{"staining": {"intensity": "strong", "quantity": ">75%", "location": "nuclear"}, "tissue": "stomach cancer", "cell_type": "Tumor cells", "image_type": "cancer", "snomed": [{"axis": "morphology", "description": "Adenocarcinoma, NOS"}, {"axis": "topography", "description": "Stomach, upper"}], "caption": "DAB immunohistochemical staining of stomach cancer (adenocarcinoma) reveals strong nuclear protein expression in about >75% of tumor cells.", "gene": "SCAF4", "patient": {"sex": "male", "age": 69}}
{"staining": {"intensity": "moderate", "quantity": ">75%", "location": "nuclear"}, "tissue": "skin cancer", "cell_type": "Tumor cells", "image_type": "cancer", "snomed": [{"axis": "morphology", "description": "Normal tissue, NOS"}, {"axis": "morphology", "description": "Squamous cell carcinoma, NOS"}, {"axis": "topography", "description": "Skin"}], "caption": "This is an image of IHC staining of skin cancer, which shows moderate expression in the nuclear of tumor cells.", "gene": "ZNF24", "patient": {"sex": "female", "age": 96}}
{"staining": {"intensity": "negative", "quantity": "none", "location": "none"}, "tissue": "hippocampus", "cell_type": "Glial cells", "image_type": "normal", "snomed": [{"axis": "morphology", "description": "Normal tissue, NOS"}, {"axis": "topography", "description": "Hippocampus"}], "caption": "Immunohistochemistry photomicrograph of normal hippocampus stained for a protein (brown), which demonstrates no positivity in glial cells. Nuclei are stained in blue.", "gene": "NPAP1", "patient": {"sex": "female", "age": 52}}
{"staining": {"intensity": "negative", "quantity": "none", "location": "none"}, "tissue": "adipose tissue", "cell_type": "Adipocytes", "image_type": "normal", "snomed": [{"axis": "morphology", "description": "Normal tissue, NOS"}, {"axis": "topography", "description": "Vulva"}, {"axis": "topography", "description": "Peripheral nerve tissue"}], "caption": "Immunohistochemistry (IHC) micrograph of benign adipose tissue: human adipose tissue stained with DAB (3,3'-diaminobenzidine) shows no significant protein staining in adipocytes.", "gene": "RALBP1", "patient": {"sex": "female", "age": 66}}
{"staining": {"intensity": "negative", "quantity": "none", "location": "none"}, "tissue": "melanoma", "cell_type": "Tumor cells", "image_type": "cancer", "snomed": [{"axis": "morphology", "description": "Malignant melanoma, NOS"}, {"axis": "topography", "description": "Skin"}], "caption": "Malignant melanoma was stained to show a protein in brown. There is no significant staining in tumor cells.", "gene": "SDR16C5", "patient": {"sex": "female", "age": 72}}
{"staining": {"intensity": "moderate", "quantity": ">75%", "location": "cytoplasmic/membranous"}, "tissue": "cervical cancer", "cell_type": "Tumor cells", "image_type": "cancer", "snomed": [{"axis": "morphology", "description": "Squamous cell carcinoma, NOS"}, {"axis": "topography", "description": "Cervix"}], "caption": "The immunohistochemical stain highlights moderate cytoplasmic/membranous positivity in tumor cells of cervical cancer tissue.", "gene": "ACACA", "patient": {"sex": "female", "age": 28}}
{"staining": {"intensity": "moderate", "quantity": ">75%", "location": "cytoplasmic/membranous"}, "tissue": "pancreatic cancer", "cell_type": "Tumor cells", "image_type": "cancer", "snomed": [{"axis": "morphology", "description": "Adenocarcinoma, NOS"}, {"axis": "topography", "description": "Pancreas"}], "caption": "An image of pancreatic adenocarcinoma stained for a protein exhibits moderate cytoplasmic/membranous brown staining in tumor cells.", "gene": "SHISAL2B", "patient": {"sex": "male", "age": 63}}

━━━━━━━━━━

Extract each entry in full, exactly as given.

Reply:
{"staining": {"intensity": "strong", "quantity": ">75%", "location": "nuclear"}, "tissue": "stomach cancer", "cell_type": "Tumor cells", "image_type": "cancer", "snomed": [{"axis": "morphology", "description": "Adenocarcinoma, NOS"}, {"axis": "topography", "description": "Stomach, upper"}], "caption": "DAB immunohistochemical staining of stomach cancer (adenocarcinoma) reveals strong nuclear protein expression in about >75% of tumor cells.", "gene": "SCAF4", "patient": {"sex": "male", "age": 69}}
{"staining": {"intensity": "moderate", "quantity": ">75%", "location": "nuclear"}, "tissue": "skin cancer", "cell_type": "Tumor cells", "image_type": "cancer", "snomed": [{"axis": "morphology", "description": "Normal tissue, NOS"}, {"axis": "morphology", "description": "Squamous cell carcinoma, NOS"}, {"axis": "topography", "description": "Skin"}], "caption": "This is an image of IHC staining of skin cancer, which shows moderate expression in the nuclear of tumor cells.", "gene": "ZNF24", "patient": {"sex": "female", "age": 96}}
{"staining": {"intensity": "negative", "quantity": "none", "location": "none"}, "tissue": "hippocampus", "cell_type": "Glial cells", "image_type": "normal", "snomed": [{"axis": "morphology", "description": "Normal tissue, NOS"}, {"axis": "topography", "description": "Hippocampus"}], "caption": "Immunohistochemistry photomicrograph of normal hippocampus stained for a protein (brown), which demonstrates no positivity in glial cells. Nuclei are stained in blue.", "gene": "NPAP1", "patient": {"sex": "female", "age": 52}}
{"staining": {"intensity": "negative", "quantity": "none", "location": "none"}, "tissue": "adipose tissue", "cell_type": "Adipocytes", "image_type": "normal", "snomed": [{"axis": "morphology", "description": "Normal tissue, NOS"}, {"axis": "topography", "description": "Vulva"}, {"axis": "topography", "description": "Peripheral nerve tissue"}], "caption": "Immunohistochemistry (IHC) micrograph of benign adipose tissue: human adipose tissue stained with DAB (3,3'-diaminobenzidine) shows no significant protein staining in adipocytes.", "gene": "RALBP1", "patient": {"sex": "female", "age": 66}}
{"staining": {"intensity": "negative", "quantity": "none", "location": "none"}, "tissue": "melanoma", "cell_type": "Tumor cells", "image_type": "cancer", "snomed": [{"axis": "morphology", "description": "Malignant melanoma, NOS"}, {"axis": "topography", "description": "Skin"}], "caption": "Malignant melanoma was stained to show a protein in brown. There is no significant staining in tumor cells.", "gene": "SDR16C5", "patient": {"sex": "female", "age": 72}}
{"staining": {"intensity": "moderate", "quantity": ">75%", "location": "cytoplasmic/membranous"}, "tissue": "cervical cancer", "cell_type": "Tumor cells", "image_type": "cancer", "snomed": [{"axis": "morphology", "description": "Squamous cell carcinoma, NOS"}, {"axis": "topography", "description": "Cervix"}], "caption": "The immunohistochemical stain highlights moderate cytoplasmic/membranous positivity in tumor cells of cervical cancer tissue.", "gene": "ACACA", "patient": {"sex": "female", "age": 28}}
{"staining": {"intensity": "moderate", "quantity": ">75%", "location": "cytoplasmic/membranous"}, "tissue": "pancreatic cancer", "cell_type": "Tumor cells", "image_type": "cancer", "snomed": [{"axis": "morphology", "description": "Adenocarcinoma, NOS"}, {"axis": "topography", "description": "Pancreas"}], "caption": "An image of pancreatic adenocarcinoma stained for a protein exhibits moderate cytoplasmic/membranous brown staining in tumor cells.", "gene": "SHISAL2B", "patient": {"sex": "male", "age": 63}}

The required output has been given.